Filip waited to be sure, then stretched his muscles and slipped off the train just as a half dozen men were being deployed, under guard, to find anything suitable for a latrine. They came back with animal feeding troughs, bits of straw sticking out of the cracks between the weathered boards.
“Ja,” the ranking officer nodded. “This will do. Good enough. We have no time to dig trenches.” Although time, it seemed to everyone, was one thing of which they had more than enough.
“What’s that? Pig troughs? Perfect,” another added.
“Now,” the commander resumed. “Men here, women over there. Do your business, and be quick.”
No one moved. As soon as their feet hit the ground, they had all stooped to scoop handfuls of snow, shoving it in their mouths to slake the thirst more unbearable than hunger. Some had used snow to wash their faces, smearing the grime and soot over parched yellow skin, wiping away the frost with their coat sleeves. Now, they stood shivering, exchanging puzzled, bewildered glances. Even in the worst of the labor camps, there had been real latrines, however primiti
ve. This was too degrading to believe.
“What? You think I can’t smell you? You couldn’t wait.
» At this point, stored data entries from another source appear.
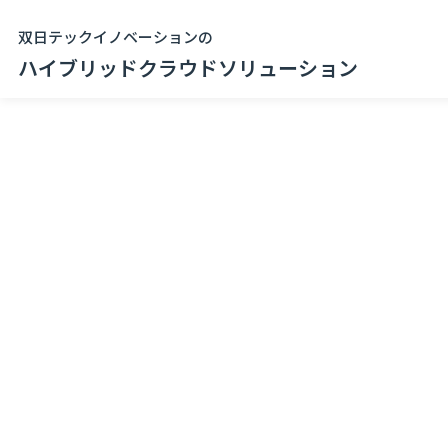
双日テックイノベーションの
ハイブリッドクラウドソリューション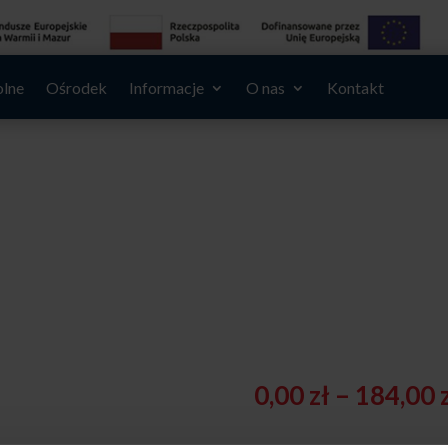
olne
Ośrodek
Informacje
O nas
Kontakt
0,00
zł
–
184,00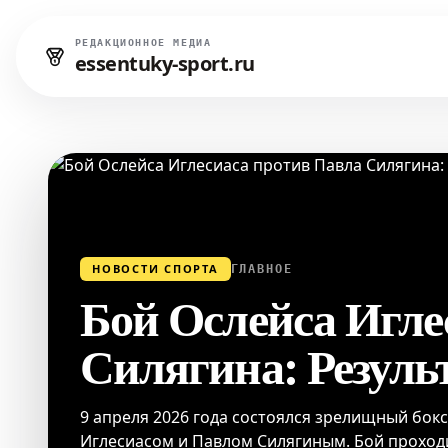
РЕДАКЦИОННОЕ МЕДИА
essentuky-sport.ru
НОВОСТИ СПОРТА
ГЛАВНОЕ
Бой Ослейса Игле
Силягина: Результ
9 апреля 2026 года состоялся зрелищный бо
Иглесиасом и Павлом Силягиным. Бой проходи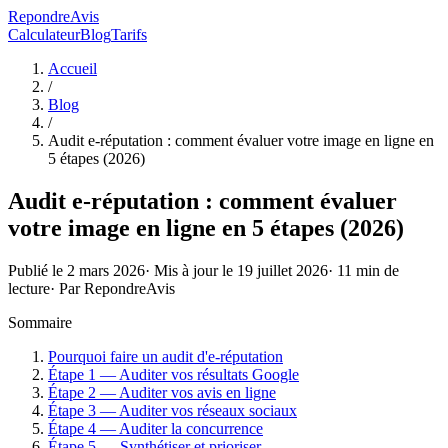
RepondreAvis
Calculateur
Blog
Tarifs
Accueil
/
Blog
/
Audit e-réputation : comment évaluer votre image en ligne en
5 étapes (2026)
Audit e-réputation : comment évaluer
votre image en ligne en 5 étapes (2026)
Publié le
2 mars 2026
· Mis à jour le
19 juillet 2026
·
11
min de
lecture
· Par
RepondreAvis
Sommaire
Pourquoi faire un audit d'e-réputation
Étape 1 — Auditer vos résultats Google
Étape 2 — Auditer vos avis en ligne
Étape 3 — Auditer vos réseaux sociaux
Étape 4 — Auditer la concurrence
Étape 5 — Synthétiser et prioriser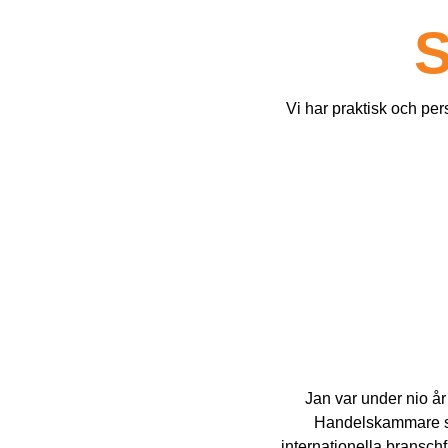
S
Vi har praktisk och per
Jan var under nio år
Handelskammare sam
internationella bransch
Now get to it, like the animals you are.”
Slowly, the people moved toward the troughs, the men standing shoulder to shoulder, pissing like schoolboys, urine oozing through the cracks, staining the snow in bright patches that steamed briefly, then rapidly froze.
The women shielded each other with their coats and skirts, taking turns a few at a time until the officer shouted, “Faster! Schnell! We can’t be here all day.”
Ksenia spoke up then, mixing Russian words with her poor German. She faced the officer squarely. “We are not animals. We are women. Look, the ones who are finished can cover the others. Soon all will be done.”
“What do you think this is? Intermission at the Bolshoi Ballet?” He shoved her in the shoulder with the butt of his pistol. She staggered but did not fall. “Who told you you could talk to me?”
Ilya came to stand next to his wife. “Are we prisoners, then? We came to Dresden on our own. We paid for our tickets with our own money.”
“Your own money. Ha! Look, grandpa, as long as you wear this”—he poked a gloved finger, hard, at what remained of the OST patch on Ilya’s lapel, a fraying shadow outlined with a few loose threads—“you are guests in my country, and you will do what I say.” He waved an arm at the pile of corpses near the tracks. “You see those? It would cost me nothing—nothing—to add you and your Frau to their number.” He pushed them together so their heads lined up, one behind the other. “One bullet.”
Galina saw her parents’ hands grope instinctively for one another and clasp each other behind the folds of their coats. A tremor rippled across her father’s face; her mother stood pale, stony-faced, revealing nothing. Galina broke away from the milling crowd, brushed off Filip’s restraining hand. “No!” she screamed. “Mama, Papa! No!”